Closed pooja closed 4 years ago
Completely agree! Organising content with logical grouping, scope for extension and long-term sensible url structures (ensuring we minimise breaking inbound urls) is critical in providing a good learning experience. This should be a topic of its own design sprint so we can always work towards this goal.
Awesome! As part of this, we should also think about how to incorporate lotus docs into the docs site.
Links from filecoin.io to a variety of docs site articles are being broken as the docs site is restructured. I found a couple in response to this thread but there are likely more: https://filecoinproject.slack.com/archives/CEHTVSEG6/p1595015726199500
Any way to programmatically scan the Filecoin website for links that no longer exist on the docs site? Or set up redirects when an article is moved within the docs structure?
From Johnny who also noticed the Slack thread: "Might be worth pinging #infra to set up a redirect for this link. It takes infra 2 seconds to add, and it's handy in case anyone finds that link again (old IPFS version or something)."
1-25 are redirecting to the correct page, but they're responding with status code 404. Ideally they'd respond with 301. Just updating those links to point to the new URLs would be even better.
26, 27, 29 - broken links
30, 31 - correct links for NPM are:
https://www.npmjs.com/package/koa-websocket
https://www.npmjs.com/package/@filecoin-shipyard/lotus-client-provider-browser
I also found some links to assets that are responding 404
Hey @brunolm and welcome! 👋
The first chunk of 404s are caused by this upstream issue in VuePress, we recently introduced local 404 checking for internal content urls #119, which requires the links to point to the .md
version of the file and unfortunately it seems that the markdown link generator is hardcoding the .html
suffix.
A couple of solutions to this:
1) Patch VuePress upstream to fix this issue so that it interacts with the clean url plugin better.

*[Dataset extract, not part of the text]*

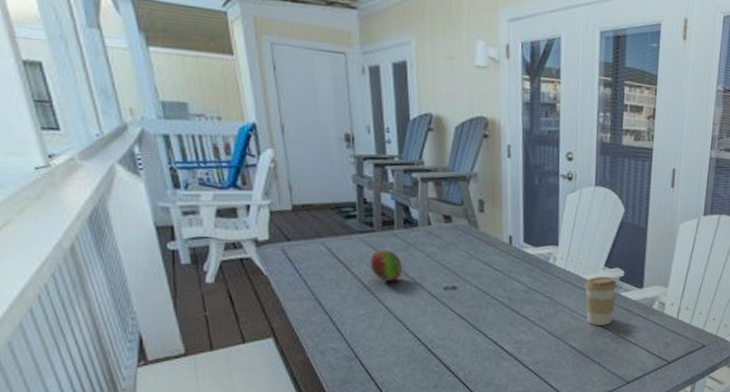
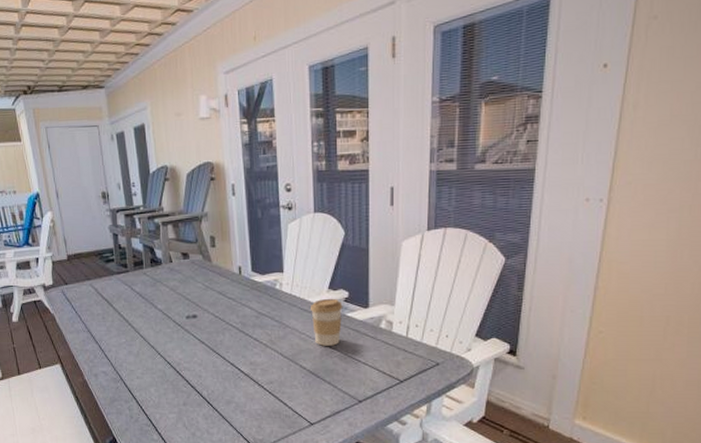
fruit: present [369,249,403,281] -> none [126,287,153,313]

2) Revert back to using absolute path links in our docs and then do 404 checking async via another external crawler (could be more comprehensive).
3) Remove the clean urls plugin and default to .html
extensions for our docs.
The later broken links are related to how your browser refetches these metadata files on route change. These paths are relative in order to be compatible with IPFS gateway links (gateway.ipfs.io/ipfs/hash/
) and if you open the page in a new window you will see the paths are correct on first load. I would like to find a better solution to this but it's a lower priority, but as we are currently not hosting these docs on IPFS (due to required server-side redirects) I could disable this for now.
@brunolm also to add; the .html links while not ideal doesn't break the site in practice due to the client-side routing. SEO should also be fine because all the content is linked to from the sidebar tree and via an auto-generated sitemap.xml. However if you have any suggestions for how to implement more robust 404 checking to our PR process I would be keen to push that upgrade 😊
Completed in #367
The documentation site structure today is not ideal. It's hard for users to know exactly where to go. While this is not so bad today since the docs site is small, it will be harder to change as the site grows (all changed links will need to be manually updated). We should invest some time in aligning on a site structure that we feel good about committing to for the next 2-3 months, and then implement it/migrate over to it asap.